Moreover, the harms caused by DOMA apply with even greater force at the state level, where marital status is the determinant of an even greater number of rights and benefits. As the Bourke judge observed, “Justice Kennedy’s analysis [in Windsor] would seem to command that a law refusing to recognize valid out-of-state same-sex marriages has only one effect: to impose inequality.”

Although the court could have stopped with its discussion of Windsor and its conclusion that the mere desire to harm is insufficient to sustain a state law, it continued on with a discussionsof the right to marry (not just the right to have a marriage recognized by a sister state) and offered a series of answers to the questions and concerns that might arise from a ruling that “clashes with many accepted norms in Kentucky—both in society and in faith.”

First, the court acknowledged the Kentuckian belief in traditional marriage, one that is heavily, if not exclusively, informed by religious teachings on marriage.

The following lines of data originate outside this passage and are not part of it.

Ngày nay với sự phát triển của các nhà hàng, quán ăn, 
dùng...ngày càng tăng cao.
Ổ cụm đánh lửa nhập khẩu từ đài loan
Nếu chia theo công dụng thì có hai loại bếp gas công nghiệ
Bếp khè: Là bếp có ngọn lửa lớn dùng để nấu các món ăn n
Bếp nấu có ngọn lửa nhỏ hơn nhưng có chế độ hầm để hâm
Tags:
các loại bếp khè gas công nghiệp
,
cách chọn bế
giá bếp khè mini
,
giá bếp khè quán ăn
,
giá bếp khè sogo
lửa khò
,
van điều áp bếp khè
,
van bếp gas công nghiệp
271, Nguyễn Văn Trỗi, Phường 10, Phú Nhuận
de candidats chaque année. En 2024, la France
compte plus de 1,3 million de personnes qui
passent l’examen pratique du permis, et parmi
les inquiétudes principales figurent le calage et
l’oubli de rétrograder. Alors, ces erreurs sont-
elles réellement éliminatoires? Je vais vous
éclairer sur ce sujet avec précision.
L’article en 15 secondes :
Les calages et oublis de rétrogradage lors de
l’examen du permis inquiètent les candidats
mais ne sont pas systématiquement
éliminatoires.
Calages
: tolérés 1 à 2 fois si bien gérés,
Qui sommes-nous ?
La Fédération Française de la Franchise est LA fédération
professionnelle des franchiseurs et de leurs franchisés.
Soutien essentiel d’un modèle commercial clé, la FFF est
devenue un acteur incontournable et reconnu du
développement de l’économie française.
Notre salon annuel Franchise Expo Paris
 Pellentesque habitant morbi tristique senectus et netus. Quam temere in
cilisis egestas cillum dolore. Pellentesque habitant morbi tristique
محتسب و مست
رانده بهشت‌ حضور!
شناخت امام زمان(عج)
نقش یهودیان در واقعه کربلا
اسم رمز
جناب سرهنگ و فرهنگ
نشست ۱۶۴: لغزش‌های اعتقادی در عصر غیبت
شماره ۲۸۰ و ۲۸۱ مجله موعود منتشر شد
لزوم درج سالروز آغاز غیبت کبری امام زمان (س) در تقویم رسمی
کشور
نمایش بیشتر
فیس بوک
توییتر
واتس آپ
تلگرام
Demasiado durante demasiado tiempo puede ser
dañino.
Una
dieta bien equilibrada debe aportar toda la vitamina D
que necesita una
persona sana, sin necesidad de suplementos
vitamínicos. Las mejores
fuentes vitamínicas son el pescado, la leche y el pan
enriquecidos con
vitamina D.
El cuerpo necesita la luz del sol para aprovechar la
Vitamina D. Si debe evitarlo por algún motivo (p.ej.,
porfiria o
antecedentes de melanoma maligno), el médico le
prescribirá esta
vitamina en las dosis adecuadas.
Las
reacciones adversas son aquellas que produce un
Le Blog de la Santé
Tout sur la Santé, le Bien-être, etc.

But while those religious beliefs are “vital to the fabric of society,” the law must operate “outside that protected sphere.” The law cannot, the court declared, “impose a traditional or faith-based limitation upon a public right without a sufficient justification for it.”

Second, the court answered likely questions about religious freedom. For example, would churches be required to marry same-sex couples? The court reassures Kentuckians that whether the state could constitutionally prohibit same-sex marriages from being celebrated in Kentucky was not before the court (although the court’s analysis wades into that territory). And even if the state ban is struck down in a future case, “no court can require churches or other religious institutions to marry same-sex couples or any other couple . . . [as] part of our constitutional guarantee of freedom of religion.”

Third, the court noted that some might question the power of a single judge to override the laws resulting from a democratic process. But while states once had “wide latitude to codify their traditional and moral values into law,” the Fourteenth Amendment clearly curtails that power. And [the tenet] that judges have final say on the meaning of the constitution and the individual rights it guarantees “is the way of our Constitution.”

Finally, the court anticipated critics who might accuse judges of creating new rights, a change that appears to be “happening so suddenly.” For those critics, the judge offered reassurance that our understanding of the Constitution has always been an evolving one. And while the changes in the realm of same-sex marriage might seem sudden, the jurisprudence that led to them has been developing for almost half a century since the Supreme Court’s invalidation of interracial marriage bans in Loving v. Virginia (1967) (discussed in more detail here). It took the Supreme Court 46 years to get from Loving to Romer to Lawrence v. Texas to Windsor, and each of these small steps leads to the result in Bourke.

Conclusion

Although there have been many watershed moments in the battle over same-sex marriage, the Court’s ruling in Windsor may turn out to be the most significant of all. If Windsor means, as two federal courts have now said, that states cannot deny recognition to same-sex marriages from elsewhere consistent with equal protection principles, then the battle over same-sex marriage is all but over. By long tradition, states do not require residency for marriage (although they do for divorce), so residents of any state can legally marry in any other state. And if those marriages must be recognized when couples return home, move, or travel through an anti-same-sex marriage state, then the refusal of some states to allow the celebration of same-sex marriage in the first instance has little practical consequence.

And the end of the controversy may be hastened still by rulings like the one in Virginia just last week. A federal judge, in Bostic v. Rainey, concluded that the state’s statutory and constitutional bans on the celebration and recognition of same-sex marriage are unconstitutional under federal due process and equal protection principles. If that ruling survives appeal, Virginia must not only give effect to out-of-state same-sex marriages, as is true in Kentucky, but must allow them to be celebrated in the first instance.